Huit chefs d’État de gauche à Paris pour discuter d’Europe

Helle Thorning-Schmidt, premier ministre du Danemark, participe à la réunion des 8 leaders européens de gauche

Le président Hollande réunit samedi 21 juin à l’Elysée un aréopage de chefs d’État de sensibilité de gauche. La nomination de Jean-Claude Juncker à la tête de la Commission et la feuille de route de l’exécutif européen seront à l’ordre du jour.

A la veille d’un conseil européen, le 26 et 27 juin, qui doit examiner l’épineuse question de la présidence de la Commission européenne, la France a lancé une offensive diplomatique en invitant 7 chefs d’Etats sur les 28 concernés samedi 21 juin à Paris.

Cette réunion informelle réunira  Werner Faymann chancelier autrichien, Elio Di Rupo, premier ministre belge, Helle Thorning-Schmidt, premier ministre du Danemark, Matteo Renzi, président du Conseil des ministres italien,  Victor Viorel Ponta, Premier ministre de Roumanie,  Robert Fico, Premier ministre de Slovaquie et  Bohuslav Sobotka, Premier ministre de la République tchèque.

Deux Allemands directement concernés par le sujet participeront aussi à la réunion. D’une part  Sigmar Gabriel, ministre de l’Économie et de l’Énergie et Martin Schulz, le président sortant du Parlement européen.

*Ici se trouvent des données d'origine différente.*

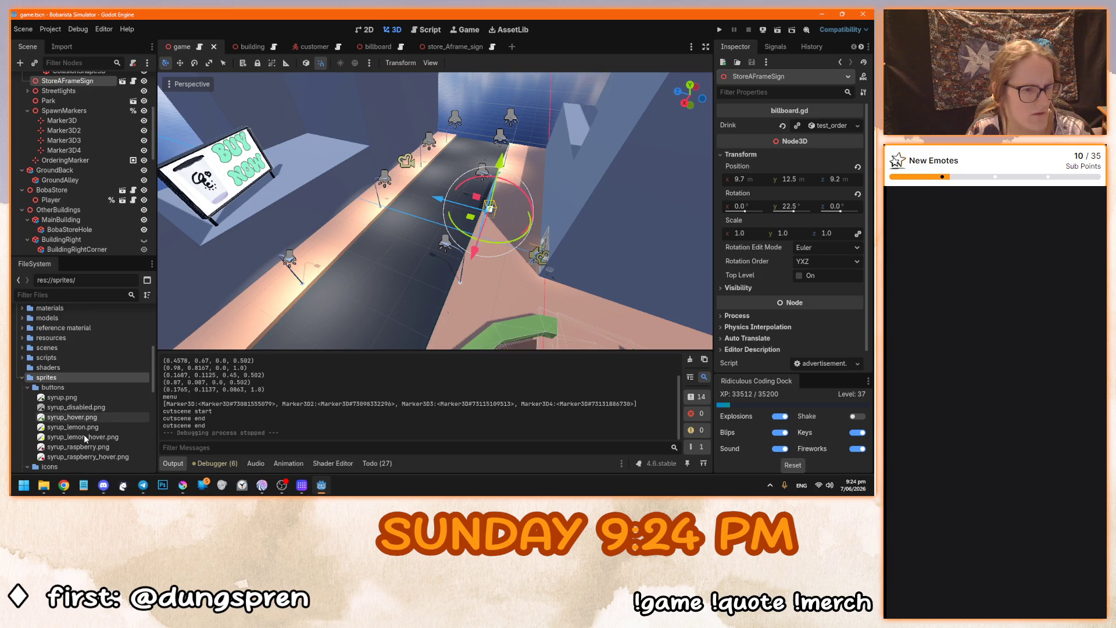
pyautogui.click(27, 367)
pyautogui.click(27, 378)
pyautogui.scroll(-2, 28, 383)
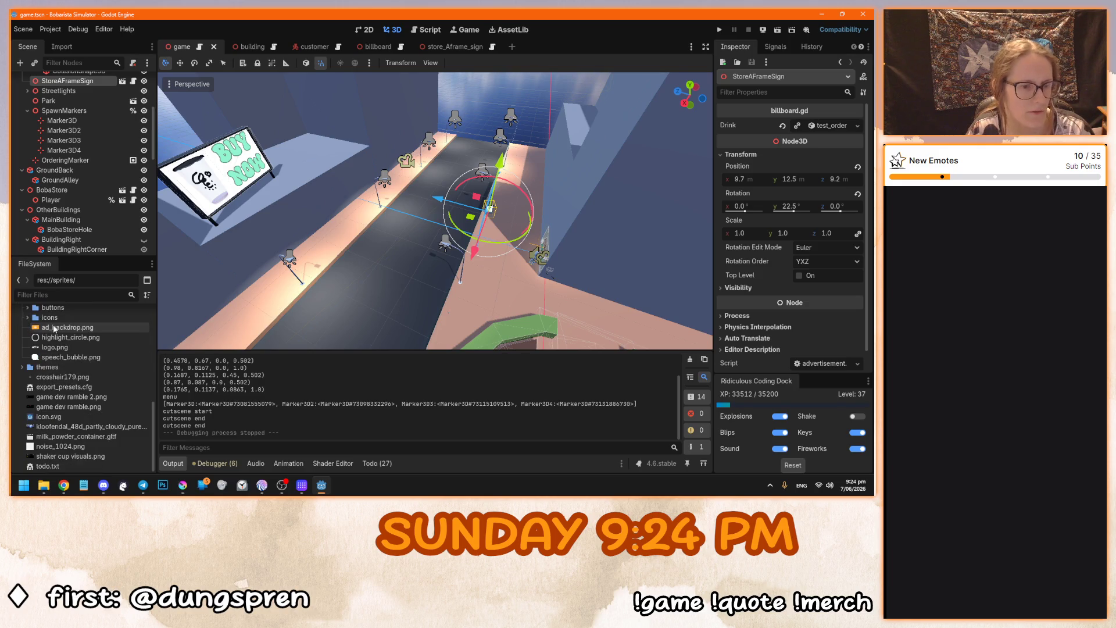
pyautogui.press('alt+Tab')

Les dirigeants doivent se concerter sur la « feuille de route » de la prochaine Commission : quelles priorités donner à l’exécutif européen des 5 prochaines années.

Des chefs d’État minoritaires mais unis

 S’ils sont minoritaires en nombre, et qu’il leur manque de grands États comme l’Allemagne ou le Royaume-Uni, les chefs d’État de sensibilité de gauche ont l’avantage de ne pas connaitre de divisions majeures. Le premier ministre britannique David Cameron joue  actuellement un bras de fer avec l’Allemagne, en refusant la nomination de Jean-Claude Juncker à la présidence de la Commission.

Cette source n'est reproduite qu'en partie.